Pendidikan komunikasi dalam kisah Yusuf juga mengandung pelajaran berharga bahwa mispersepsi, prasangka buruk, kebencian, dan kedengkian menjadi salah satu sebab komunikasi yang buruk dan destruktif. Para saudara Yusuf yang berjumlah sepuluh orang, tetapi berlainan ibu, pada mulanya memiliki prasangka buruk terhadap ayahnya karena merasa bahwa Yusuf dan saudara kandungnya, Bunyamin, lebih diperhatikan dan dicintai ayahnya daripada mereka bersepuluh. Mispersepsi dan prasangka buruk itu kemudian dikomunikasikan dengan pernyataan negatif: “Sesungguhnya ayah kita benar-benar dalam kekeliruan yang nyata” (QS Yusuf [12]:8)
Akibat penilaian dan prasangka buruk tersebut, mereka terlibat persekongkolan jahat. Mereka merencanakan kejahatan terhadap Yusuf. Di antara mereka ada yang mengusulkan untuk membunuh Yusuf; atau membuangnya ke daerah yang tidak dikenal agar perhatian sang ayah tidak lagi dicurahkan kepada Yusuf. Ada lagi yang mengusulkan agar Yusuf dibuang atau dilempar ke dalam sumur. Akhirnya, hasil komunikasi di antara mereka menyepakati usul terakhir, sambil berusaha membujuk ayahnya agar mengizinkan Yusuf diajak pergi untuk bermain-main bersama mereka. Ketika berkomunikasi dengan sang ayah, salah seorang dari mereka berkata: “Ayah kami, mengapa selama ini engkau sepertinya tidak mempercayai kami terhadap Yusuf untuk pergi bermain dan berjalan mengembala sambil menikmati pemandangan, padahal kami akan menjaganya dan menyenangkan hatinya? Izinkanlah besok pagi dia pergi bersama kami agar dia dapat makan dan minum dengan lahap dan dapat juga bersenang-senang bermain. Kami pasti akan menjaganya dengan baik.” (QS Yusuf [12]:11-12)
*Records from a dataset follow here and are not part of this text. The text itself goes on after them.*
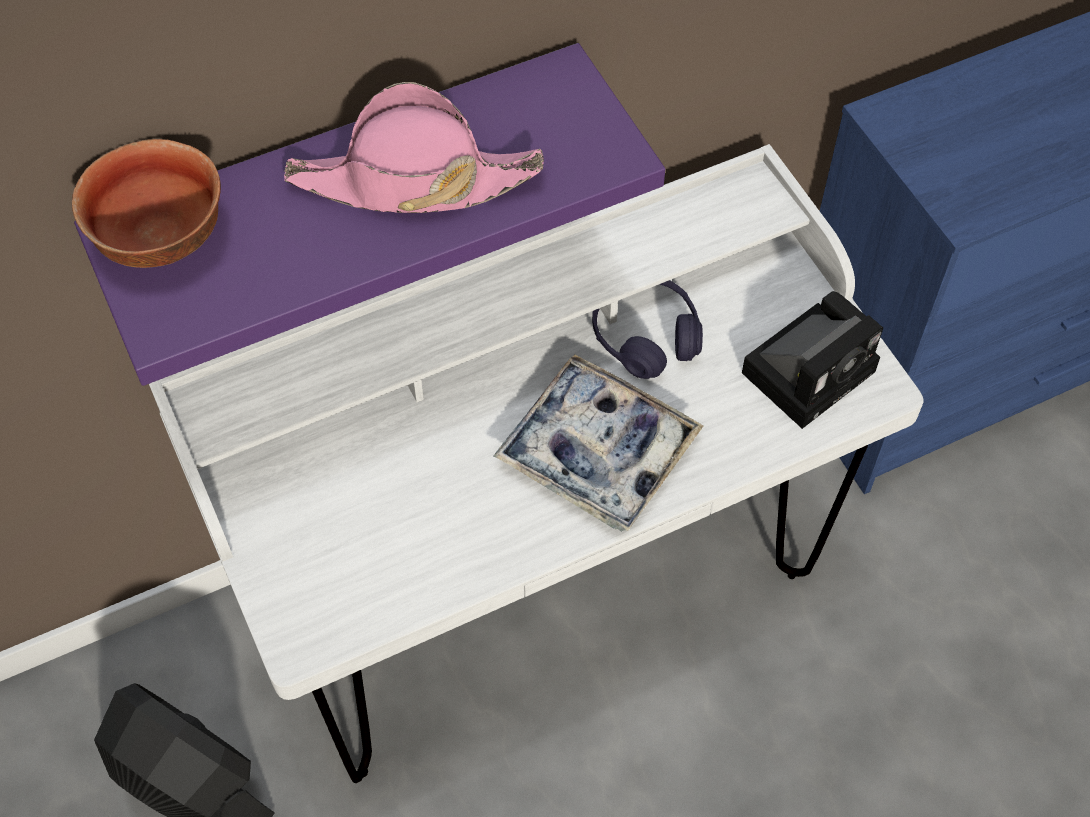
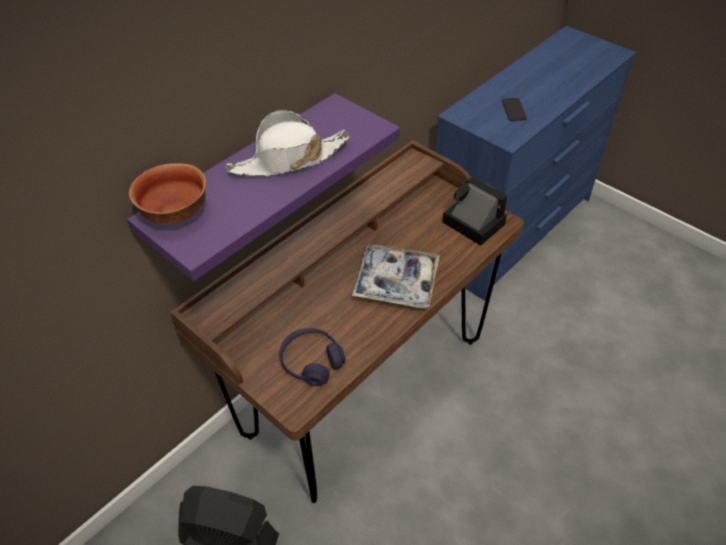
camera: 20 degrees left, 10 degrees down
white desk [149,144,924,783] -> brown desk [170,140,524,503]
pink hat [284,82,544,213] -> white hat [225,110,350,177]
purple headphones [592,280,703,379] -> purple headphones moved to [279,328,346,386]
camera [742,291,883,429] -> camera turned 75 degrees counterclockwise [442,177,507,246]
none -> phone [502,98,527,121]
Sang ayah tentu dapat membaca arah komunikasi anak-anaknya. Sang ayah kemudian menjawab: “Aku bukannya tidak mempercayai kamu, tetapi kepergian kamu ke manapun Bersama Yusuf akan sangat menyedihkanku, apalagi Yusuf masih kecil. Aku khawatir kalau-kalau dia dimakan serigala, sedangkan kamu lengah darinya disebabkan oleh perhatian kamu menggembala atau keasyikan bermain.” (QS Yusuf [12]:13). Komunikasi yang didasari kedengkian dan kebencian cenderung diwarnai kecurigaan, tidak saling percaya, dan menyisakan sejumlah tanda tanya yang bermuara pada bahaya. Pendidikan komunikasi dan komunikasi pendidikan idealnya dibangun dengan ketulusan hati dan kesadaran moral untuk hanya mengagendakan kebaikan, bukan menyembunyikan dan menyimpan rasa permusuhan, apalagi rencana jahat yang membahayakan.
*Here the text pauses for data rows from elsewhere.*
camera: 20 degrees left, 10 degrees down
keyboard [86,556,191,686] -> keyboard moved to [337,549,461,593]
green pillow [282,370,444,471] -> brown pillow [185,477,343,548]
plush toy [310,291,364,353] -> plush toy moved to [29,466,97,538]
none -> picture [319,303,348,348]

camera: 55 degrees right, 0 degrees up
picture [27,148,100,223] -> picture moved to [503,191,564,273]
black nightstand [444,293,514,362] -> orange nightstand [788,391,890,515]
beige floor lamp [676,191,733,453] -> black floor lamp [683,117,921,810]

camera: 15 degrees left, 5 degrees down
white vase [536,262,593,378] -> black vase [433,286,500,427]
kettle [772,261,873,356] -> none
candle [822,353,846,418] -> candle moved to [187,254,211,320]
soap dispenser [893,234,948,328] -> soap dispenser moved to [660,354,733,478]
Mereka kemudian berkata: “Jika benar-benar ia dimakan serigala, sedangkan kami kelompok yang kuat, pastilah kami termasuk orang-orang yang merugi.” (QS Yusuf [12]:14). Quraisy Shihab menafsirkan “merugi” dalam ayat ini, sebagai kerugian akibat kehilangan saudara, kehilangan kepercayaan dan harga diri sebagai kelompok pemuda yang kuat dan kompak. Dengan argumentasi seperti itu, akhirnya sang ayah mengizinkan mereka membawa dan mengajak Yusuf bermain.
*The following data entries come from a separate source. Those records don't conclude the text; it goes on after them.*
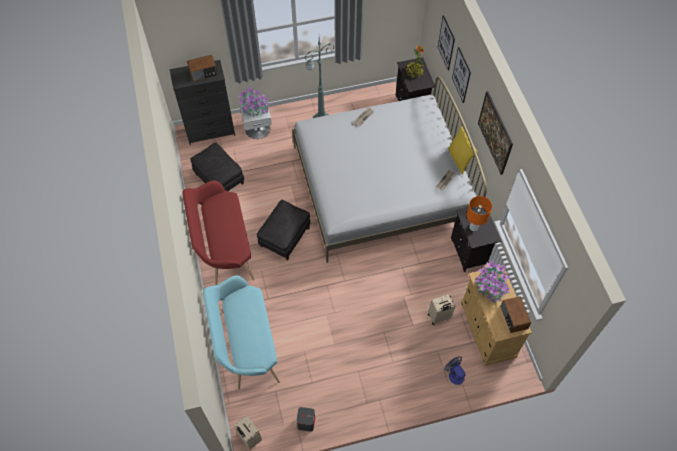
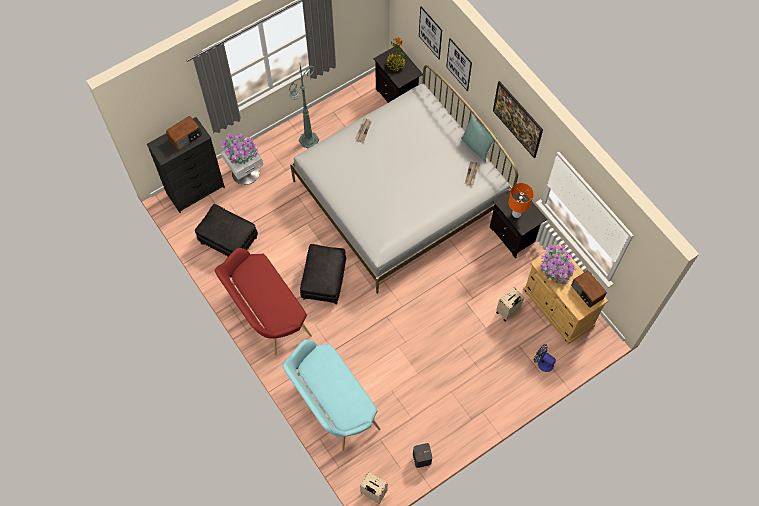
camera: 20 degrees left, 5 degrees up
yellow pillow [448,126,478,175] -> turquoise pillow [461,114,498,162]

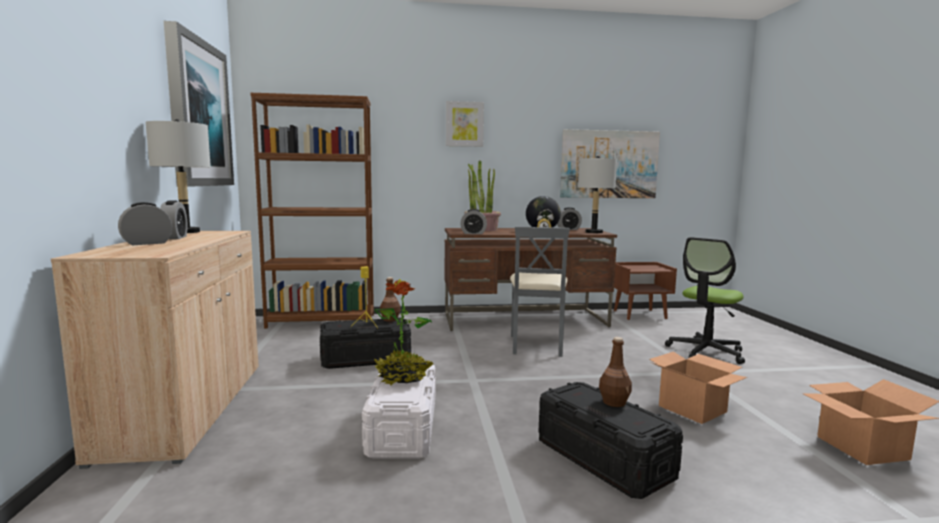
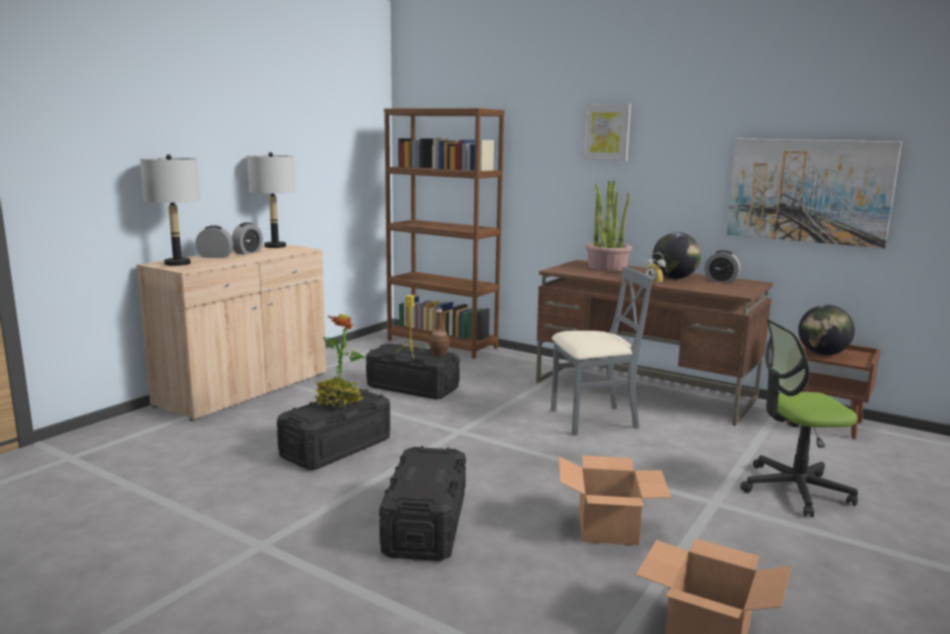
camera: 40 degrees right, 5 degrees up
picture [164,21,234,187] -> none
white storage box [362,365,436,459] -> black storage box [277,389,390,470]
alarm clock [460,209,487,234] -> none
grey chair [510,226,570,357] -> grey chair turned 150 degrees counterclockwise [551,267,653,436]
grey table lamp [578,156,617,233] -> grey table lamp moved to [140,154,200,266]
brown bottle [599,337,632,407] -> none
none -> globe [798,305,855,356]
Ketika mereka membawa Yusuf sambil bergandengan tangan atau menggendongnya, sekali lagi mereka semua sepakat akan memasukkannya ke dalam sumur, Allah mengilhaminya bahwa “Jangan khawatir! Engkau akan selamat. Suatu ketika engkau pasti akan menceritakan kepada mereka perbuatan mereka ini, sedang mereka ketika itu tidak mengetahui bahwa engkau adalah Yusuf.” (QS Yusuf [12]:15). Yang menarik adalah bahwa komunikasi nirempati, komunikasi atas dasar permufakatan jahat, atau komunikasi berbasis kedustaan akan selalu dibungkus dan dicarikan segala pembenaran yang dianggap masuk akal.
Setelah Yusuf dijerembabkan ke dalam sumur, mereka menanti sekian lama hingga matahari terbenam (sambil mencari alasan dan alibi), lalu mereka kembali menemui ayah mereka sambil berpura-pura sedih dan menangis (QS Yusuf [12]:16). Sang ayah kemudian bertanya: “Apa yang telah terjadi?” Mereka menjawab: “Wahai ayah kami, sesungguhnya kami pergi berlomba dan kami tinggalkan Yusuf di dekat barang-barang kami, lalu ketika kami sedikit menjauh dari tempat Yusuf menanti, muncullah serigala dan langsung menerkamnya. Kami tidak sempat menyelamatkan Yusuf, dan dia dimakan habis oleh serigala itu. Kami tahu, engkau pasti tidak akan percaya kepada kami sekalipun kami adalah orang-orang yang benar, menyampaikan fakta yang sebanarnya.” (QS Yusuf [12]:17)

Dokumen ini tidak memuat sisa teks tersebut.